Where to catch a trophy this winter

Every bass angler on the planet want’s a trophy-sized black bass. But wanting and getting are two different things. First you have to find the right place, and then you have to fish it correctly.

The three best places, in my opinion, are Texas, California and Florida. I’ve fished all three and I have immense respect for all three. All things considered, however, the one I most often recommend is Florida.

I’ll be the first to admit that in recent years Florida’s reputation as a big bass factory has suffered. I’m not sure why. It doesn’t make sense to me. It’s been 10 years since the last hurricane or seriously cold weather has hit down there. That’s a long time in a subtropical environment. And, the state is working hard on their trophy bass program.

Simple geography also factors into my recommendation. If you live in the Northeast or Midwest, Florida is only a day’s drive away. Get a couple of your buddies together and you’ll be there before you know it.
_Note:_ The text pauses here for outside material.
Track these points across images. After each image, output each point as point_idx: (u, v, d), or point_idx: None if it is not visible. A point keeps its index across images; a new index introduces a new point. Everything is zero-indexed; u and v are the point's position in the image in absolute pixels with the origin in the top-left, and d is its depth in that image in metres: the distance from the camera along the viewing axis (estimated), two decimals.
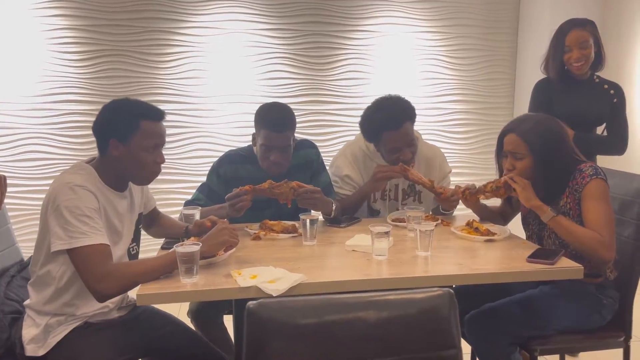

The most important thing, though, is that the fishing is great. Don’t let anyone tell you differently. Florida has a solid population of 10-pounders and it’s full of 3-, 4- and 5-pounders. But they don’t jump in the boat. Or, to put it more bluntly, a lot of guys struggle in the Sunshine State.

The thing that gets most anglers is that the water’s shallow and most of the bass fishing is weed oriented. The shallow part is an advantage. Most of us are better anglers in shallow water and, because of that, we like to fish shallow.

The weeds are another matter. In many of the lakes down there it’s difficult, or impossible, to get up against the shoreline. You’re fishing out in the middle of the lake. You can still catch them, however, if you use basic shoreline principles. Think about edges and changes, and fish anything you see that looks different.

There’s a wide variety of artificial lures that’ll work in Florida waters. Plastics, topwater plugs, vibrating jigs, lipless crankbaits and kicker-type frogs all have their place. (For some reason hollow body frogs don’t seem to be as effective as they are in other parts of the country, so I didn’t include them in my list.)

Of all the lures I mentioned, plastics are your best overall choice. You need something that’ll work through very heavy vegetation without hanging up. A Texas rigged plastic bait is as good as it gets at that. Florida fishing isn’t about dragging a jig through wood without snagging. That’s not what Florida vegetation is all about.

If you go on top, and a lot of anglers do, start with a propbait. For some reason propbaits are especially effective down there.

You have the possibility of catching a trophy (10 pounds or better) on any cast, with any lure and in any lake, but I’d say the majority of the really big bass fall for a wild shiner. Shiner fishing, or any live bait fishing for that matter, isn’t as easy as it looks. It’s very much a skill. If you don’t know what you’re doing, get some help before you spend a lot of money and waste a lot of valuable fishing time.

Some of the places I would recommend you fish are the Kissimmee Chain, the Butler Chain, the St. Johns River and the Stick Marsh. They’ll all produce, and so will the catch and release lakes Florida is managing. They’re scattered around the state. You can find one near where you’re staying through the Florida Fish and Wildlife Conservation Commission.

The final thing I want to mention is Florida’s feared cold fronts. I know you hear all the time that Florida strain bass won’t bite during a cold front. That’s nonsense. They will bite. They have to eat. Just approach them differently — deadstick a plastic stickbait, wacky worm or rig up a heavy weight and punch the heaviest vegetation you can find.

With cold fronts in mind you’ll still want to take warm clothes along. Long underwear, bibs and a jacket as well as a warm pair of gloves are worth their weight in gold when it turns cold.

I’m not saying Florida is perfect. It isn’t. But it is a great place to go in the winter if you’re from the snow country. Besides, you can always combine a fishing trip with a family vacation. Spend half you’re time on the water and the other half at Disney.